USports suspended a Waterloo player for marijuana, despite the fact that it’s legal in Canada

Waterloo Warriors football player Lucas Merlin was suspended two months for testing positive for marijuana – after the substance became legal in Canada.

The Canadian Centre for Ethics in Sport, which handles the testing for USports, announced the suspension today – after it had already been served.

According to the CCES, Merlin was tested on Oct. 27, 2018, after Waterloo’s OUA quarter-final loss to the University of Guelph. After an “adverse analytical finding” involving urinary concentration in excess of 150 ng/ml, Merlin waived his right to a hearing and was suspended for two months. His suspension ended Jan. 2, 2019.

This is dumb on all kinds of levels.

First of all, marijuana became legal in Canada on Oct. 17, just 10 days before Merlin was tested. Assuming he purchased his weed through the Ontario Cannabis Store – no sure thing, given the delays in the early going – Merlin didn’t break any laws.

Now, because USports uses the World Anti-Doping Agency Prohibited List instead of creating its own drug policy like the CFL, marijuana is still a no-no for Canadian student-athletes and USports and the CCES have been really clear about this.

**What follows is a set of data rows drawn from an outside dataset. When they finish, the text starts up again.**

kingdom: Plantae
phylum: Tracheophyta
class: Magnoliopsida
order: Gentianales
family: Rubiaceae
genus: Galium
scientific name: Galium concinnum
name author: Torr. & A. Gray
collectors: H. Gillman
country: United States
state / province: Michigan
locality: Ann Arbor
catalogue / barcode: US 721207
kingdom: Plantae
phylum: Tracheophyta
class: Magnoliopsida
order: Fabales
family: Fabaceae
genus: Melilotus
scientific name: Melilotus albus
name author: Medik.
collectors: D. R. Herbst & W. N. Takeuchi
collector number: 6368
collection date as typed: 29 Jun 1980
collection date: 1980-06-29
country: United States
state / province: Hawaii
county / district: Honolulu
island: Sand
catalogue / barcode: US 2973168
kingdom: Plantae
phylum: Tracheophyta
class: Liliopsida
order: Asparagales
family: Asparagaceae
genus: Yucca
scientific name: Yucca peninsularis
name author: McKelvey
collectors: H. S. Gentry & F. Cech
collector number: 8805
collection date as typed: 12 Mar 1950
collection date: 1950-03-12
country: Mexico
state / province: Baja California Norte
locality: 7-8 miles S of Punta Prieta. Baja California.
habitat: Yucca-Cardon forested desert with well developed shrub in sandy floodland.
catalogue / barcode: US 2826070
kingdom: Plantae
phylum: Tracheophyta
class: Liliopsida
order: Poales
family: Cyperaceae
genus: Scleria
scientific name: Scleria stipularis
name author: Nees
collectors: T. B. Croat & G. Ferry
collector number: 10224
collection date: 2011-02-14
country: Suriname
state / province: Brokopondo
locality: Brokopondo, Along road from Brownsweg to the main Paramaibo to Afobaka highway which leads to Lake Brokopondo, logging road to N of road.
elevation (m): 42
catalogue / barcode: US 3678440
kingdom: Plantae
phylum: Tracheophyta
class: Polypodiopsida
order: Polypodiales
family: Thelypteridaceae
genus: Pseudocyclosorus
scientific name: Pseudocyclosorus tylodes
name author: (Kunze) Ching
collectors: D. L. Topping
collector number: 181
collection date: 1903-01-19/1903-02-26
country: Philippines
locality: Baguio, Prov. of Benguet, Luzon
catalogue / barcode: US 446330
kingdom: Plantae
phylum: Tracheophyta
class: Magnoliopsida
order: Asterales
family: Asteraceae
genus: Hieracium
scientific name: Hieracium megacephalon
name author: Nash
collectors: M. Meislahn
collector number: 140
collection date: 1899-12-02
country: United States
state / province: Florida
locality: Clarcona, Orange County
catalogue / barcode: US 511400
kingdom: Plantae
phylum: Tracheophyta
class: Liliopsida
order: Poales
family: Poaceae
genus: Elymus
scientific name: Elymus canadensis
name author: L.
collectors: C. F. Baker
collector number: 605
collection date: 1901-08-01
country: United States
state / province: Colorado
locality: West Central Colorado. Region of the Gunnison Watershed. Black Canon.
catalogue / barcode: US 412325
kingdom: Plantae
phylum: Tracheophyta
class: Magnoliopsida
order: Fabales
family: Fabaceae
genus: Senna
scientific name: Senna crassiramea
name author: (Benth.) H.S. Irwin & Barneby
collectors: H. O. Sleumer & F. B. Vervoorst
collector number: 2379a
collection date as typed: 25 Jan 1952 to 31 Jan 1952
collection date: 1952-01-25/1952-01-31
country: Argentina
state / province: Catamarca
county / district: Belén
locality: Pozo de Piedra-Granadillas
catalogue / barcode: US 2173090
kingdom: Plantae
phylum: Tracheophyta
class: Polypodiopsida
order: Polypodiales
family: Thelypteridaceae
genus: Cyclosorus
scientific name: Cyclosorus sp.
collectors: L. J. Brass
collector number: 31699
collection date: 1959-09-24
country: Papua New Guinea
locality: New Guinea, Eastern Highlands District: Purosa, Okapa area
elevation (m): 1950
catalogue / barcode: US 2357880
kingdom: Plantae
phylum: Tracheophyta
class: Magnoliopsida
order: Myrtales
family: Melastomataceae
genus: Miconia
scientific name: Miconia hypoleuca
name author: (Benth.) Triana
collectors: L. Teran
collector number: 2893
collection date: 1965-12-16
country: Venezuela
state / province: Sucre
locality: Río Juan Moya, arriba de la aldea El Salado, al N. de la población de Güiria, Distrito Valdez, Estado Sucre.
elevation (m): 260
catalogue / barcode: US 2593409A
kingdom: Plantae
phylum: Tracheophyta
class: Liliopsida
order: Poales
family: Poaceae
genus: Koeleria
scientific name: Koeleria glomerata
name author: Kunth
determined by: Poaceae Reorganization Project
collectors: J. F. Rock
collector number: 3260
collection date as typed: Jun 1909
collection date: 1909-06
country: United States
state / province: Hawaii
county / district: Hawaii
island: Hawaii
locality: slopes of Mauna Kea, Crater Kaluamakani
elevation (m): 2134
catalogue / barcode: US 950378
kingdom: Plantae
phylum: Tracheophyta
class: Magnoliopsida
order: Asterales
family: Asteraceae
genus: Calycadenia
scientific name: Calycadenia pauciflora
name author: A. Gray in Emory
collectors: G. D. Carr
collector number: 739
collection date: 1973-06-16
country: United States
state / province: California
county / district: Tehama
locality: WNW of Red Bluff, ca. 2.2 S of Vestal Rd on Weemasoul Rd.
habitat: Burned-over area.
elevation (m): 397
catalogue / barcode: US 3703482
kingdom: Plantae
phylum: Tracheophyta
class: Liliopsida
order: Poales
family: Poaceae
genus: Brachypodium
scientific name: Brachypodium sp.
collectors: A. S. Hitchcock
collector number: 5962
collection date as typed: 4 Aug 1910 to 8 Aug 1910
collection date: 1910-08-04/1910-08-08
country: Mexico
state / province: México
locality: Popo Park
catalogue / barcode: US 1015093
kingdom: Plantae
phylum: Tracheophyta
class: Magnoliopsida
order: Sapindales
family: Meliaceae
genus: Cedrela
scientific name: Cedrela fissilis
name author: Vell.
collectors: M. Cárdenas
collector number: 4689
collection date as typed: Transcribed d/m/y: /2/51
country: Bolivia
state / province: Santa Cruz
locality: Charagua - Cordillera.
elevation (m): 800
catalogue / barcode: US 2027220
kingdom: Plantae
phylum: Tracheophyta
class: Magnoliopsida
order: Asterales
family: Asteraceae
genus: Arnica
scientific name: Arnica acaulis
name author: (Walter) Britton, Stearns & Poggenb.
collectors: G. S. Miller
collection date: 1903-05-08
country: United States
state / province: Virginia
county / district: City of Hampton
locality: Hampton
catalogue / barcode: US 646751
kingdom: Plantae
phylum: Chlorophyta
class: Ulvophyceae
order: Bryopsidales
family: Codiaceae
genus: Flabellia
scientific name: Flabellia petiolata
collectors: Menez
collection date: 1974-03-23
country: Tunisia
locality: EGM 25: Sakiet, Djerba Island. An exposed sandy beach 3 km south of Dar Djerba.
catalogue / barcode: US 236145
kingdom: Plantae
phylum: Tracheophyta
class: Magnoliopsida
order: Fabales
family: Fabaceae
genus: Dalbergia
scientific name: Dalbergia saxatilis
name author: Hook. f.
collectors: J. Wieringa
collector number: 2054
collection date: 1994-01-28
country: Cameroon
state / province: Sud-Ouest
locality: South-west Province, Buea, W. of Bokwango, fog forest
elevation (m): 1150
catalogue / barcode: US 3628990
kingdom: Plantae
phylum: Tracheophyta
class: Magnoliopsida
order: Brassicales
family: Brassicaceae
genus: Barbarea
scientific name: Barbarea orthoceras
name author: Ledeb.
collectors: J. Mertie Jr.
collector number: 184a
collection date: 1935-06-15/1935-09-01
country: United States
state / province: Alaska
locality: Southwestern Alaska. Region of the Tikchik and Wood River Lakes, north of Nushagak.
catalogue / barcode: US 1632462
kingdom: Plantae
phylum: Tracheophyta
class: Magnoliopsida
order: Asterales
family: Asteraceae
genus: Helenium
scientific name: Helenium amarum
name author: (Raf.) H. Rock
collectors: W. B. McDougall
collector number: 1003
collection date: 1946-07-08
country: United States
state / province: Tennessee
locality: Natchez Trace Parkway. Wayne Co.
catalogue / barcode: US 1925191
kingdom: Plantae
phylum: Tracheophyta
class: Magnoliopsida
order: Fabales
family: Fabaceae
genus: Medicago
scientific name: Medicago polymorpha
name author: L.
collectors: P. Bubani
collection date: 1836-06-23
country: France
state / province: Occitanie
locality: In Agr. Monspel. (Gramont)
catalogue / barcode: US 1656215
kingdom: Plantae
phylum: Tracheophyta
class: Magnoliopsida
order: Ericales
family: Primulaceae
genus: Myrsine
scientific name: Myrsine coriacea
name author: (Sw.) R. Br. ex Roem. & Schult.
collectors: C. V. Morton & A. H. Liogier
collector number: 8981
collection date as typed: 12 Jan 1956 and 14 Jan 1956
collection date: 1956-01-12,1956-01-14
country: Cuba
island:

Still, it seems strange that a university athlete in Canada can legally smoke marijuana – which is pretty clearly not a performance-enhancing substance – but not if they want to play sports.

It also stands in stark contrast to the CFL, which doesn’t test for marijuana – the Canadian Centre for Ethics in Sport also does the league’s testing but applies their policy, not the WADA code. Receiver Duron Carter didn’t receive supplementary discipline from the league, despite the fact he was charged with possession not once but twice last winter when doing such a thing was still a crime (he received an absolute discharge on both counts.)

Thankfully, the suspension, imposed as it was at the end of the season, is pretty toothless as well. Missing a couple of months of “team activities” in November and December after the season is over doesn’t seem like much of a deterrent.

Of course, Merlin’s career is already over. The 2018 campaign was his fifth and final season of eligibility – a defensive back, he played in 31 games and made 129 tackles – and the loss to Guelph was his final game.

Hope he did something fun to celebrate.